SunPower and Total have announced that the two companies have entered into a broad strategic relationship to shape the future of the solar industry. Total Group will launch a friendly tender offer through a wholly owned subsidiary for up to 60 percent of SunPower’s outstanding Class A Common shares and 60 percent of SunPower’s outstanding Class B Common shares at a price of $23.25/share for each class. The offer price represents a 46 percent premium over the April 27th, 2011 closing price of SunPower’s Class A common stock and a 49 percent premium over the April 27th, 2011 closing price of SunPower’s Class B common stock, and values SunPower’s equity at $2.3 billion.
In addition, Total will provide SunPower with up to $1 billion of credit support over the next five years. Following closing of the transaction, which has been approved by the boards of both companies, SunPower will continue to operate with its current management team.
Under the terms of the tender offer agreement, SunPower shareholders will receive $23.25 per share in cash at closing for each share validly tendered in the tender offer, subject to pro-ration in the event that more than 60 percent of SunPower’s Class A and Class B shares are tendered.
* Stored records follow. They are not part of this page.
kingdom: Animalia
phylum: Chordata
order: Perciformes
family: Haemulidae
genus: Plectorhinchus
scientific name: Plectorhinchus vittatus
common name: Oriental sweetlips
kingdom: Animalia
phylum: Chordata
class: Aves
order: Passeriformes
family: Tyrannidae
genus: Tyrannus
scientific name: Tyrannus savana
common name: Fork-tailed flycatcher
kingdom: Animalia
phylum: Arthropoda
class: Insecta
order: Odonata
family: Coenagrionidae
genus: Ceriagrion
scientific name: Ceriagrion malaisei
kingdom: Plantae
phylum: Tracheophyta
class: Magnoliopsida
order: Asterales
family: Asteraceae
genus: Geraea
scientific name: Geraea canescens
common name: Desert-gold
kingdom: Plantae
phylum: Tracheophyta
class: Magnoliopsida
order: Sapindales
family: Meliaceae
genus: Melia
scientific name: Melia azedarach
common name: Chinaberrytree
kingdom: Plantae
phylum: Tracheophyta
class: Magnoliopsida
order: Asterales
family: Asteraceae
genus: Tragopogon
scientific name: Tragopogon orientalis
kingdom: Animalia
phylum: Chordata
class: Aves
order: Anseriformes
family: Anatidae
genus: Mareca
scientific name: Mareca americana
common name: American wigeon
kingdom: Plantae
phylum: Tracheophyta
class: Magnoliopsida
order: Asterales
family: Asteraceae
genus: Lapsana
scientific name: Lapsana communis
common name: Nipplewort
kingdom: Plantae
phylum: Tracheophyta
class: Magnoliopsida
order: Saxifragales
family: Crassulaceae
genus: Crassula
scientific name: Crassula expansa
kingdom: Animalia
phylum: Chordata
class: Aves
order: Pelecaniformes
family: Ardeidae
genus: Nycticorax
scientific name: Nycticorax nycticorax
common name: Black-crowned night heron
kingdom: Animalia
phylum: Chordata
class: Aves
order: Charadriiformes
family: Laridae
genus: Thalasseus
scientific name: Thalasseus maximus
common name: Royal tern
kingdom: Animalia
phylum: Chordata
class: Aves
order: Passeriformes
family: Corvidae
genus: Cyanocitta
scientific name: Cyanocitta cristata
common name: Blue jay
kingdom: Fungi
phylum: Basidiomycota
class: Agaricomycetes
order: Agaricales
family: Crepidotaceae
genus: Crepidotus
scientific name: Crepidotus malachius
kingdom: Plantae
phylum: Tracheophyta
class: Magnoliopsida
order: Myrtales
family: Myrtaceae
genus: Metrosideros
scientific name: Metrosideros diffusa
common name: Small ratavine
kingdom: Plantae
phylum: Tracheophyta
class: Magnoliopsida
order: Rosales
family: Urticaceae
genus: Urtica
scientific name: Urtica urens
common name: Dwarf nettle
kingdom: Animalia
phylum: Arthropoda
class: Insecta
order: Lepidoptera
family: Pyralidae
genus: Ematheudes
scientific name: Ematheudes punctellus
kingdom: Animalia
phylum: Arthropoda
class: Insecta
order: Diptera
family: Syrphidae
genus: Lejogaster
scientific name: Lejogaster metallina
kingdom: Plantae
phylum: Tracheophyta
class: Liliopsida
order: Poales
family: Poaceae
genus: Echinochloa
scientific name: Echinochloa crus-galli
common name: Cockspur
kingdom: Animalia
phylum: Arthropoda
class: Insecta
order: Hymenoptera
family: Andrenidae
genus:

Total expects to begin its tender offer within 10 business days. Following the completion of the transaction, SunPower’s shares will continue to trade on Nasdaq under the symbols “SPWRA” and “SPWRB. The closing of the tender offer is conditioned on a minimum of 50% of the outstanding shares of each of the Class A and Class B common stock being tendered, clearance by U.S. and European Union antitrust authorities, and other customary closing conditions.
Under the credit support agreement, Total will offer to guarantee an amount up to $1 billion of SunPower’s repayment obligations with respect to letters of credit issued over the next five years in connection with SunPower’s global utility power plant and large commercial installation businesses. This credit support should allow SunPower to substantially reduce the total costs of its letters of credit and financing. SunPower’s affilitation with Total is expected to benefit SunPower, lowering its cost of capital and increasing its access to uncollateralized debt financing.
In addition, SunPower and Total have entered into an affiliation agreement under which Total will nominate a majority of directors to SunPower’s board of directors, which will be expanded to 11 members following the closing. This agreement also includes conditions on Total’s ability to purchase additional shares of SunPower. Specified transactions between Total and SunPower shall be approved in advance by SunPower’s independent board members.
SunPower and Total have also entered into a research and collaboration agreement under which the companies will focus on advancing photovoltaic technologies across multiple research and development projects.
SunPower intends to call a meeting of its stockholders within six months following closing to combine its Class A and Class B common stock into a single class of common stock with one vote per share. This plan is subject to the company’s receipt of a tax opinion that such reclassification will be permitted on a tax free basis, and Total has agreed to vote its shares in favor of the reclassification.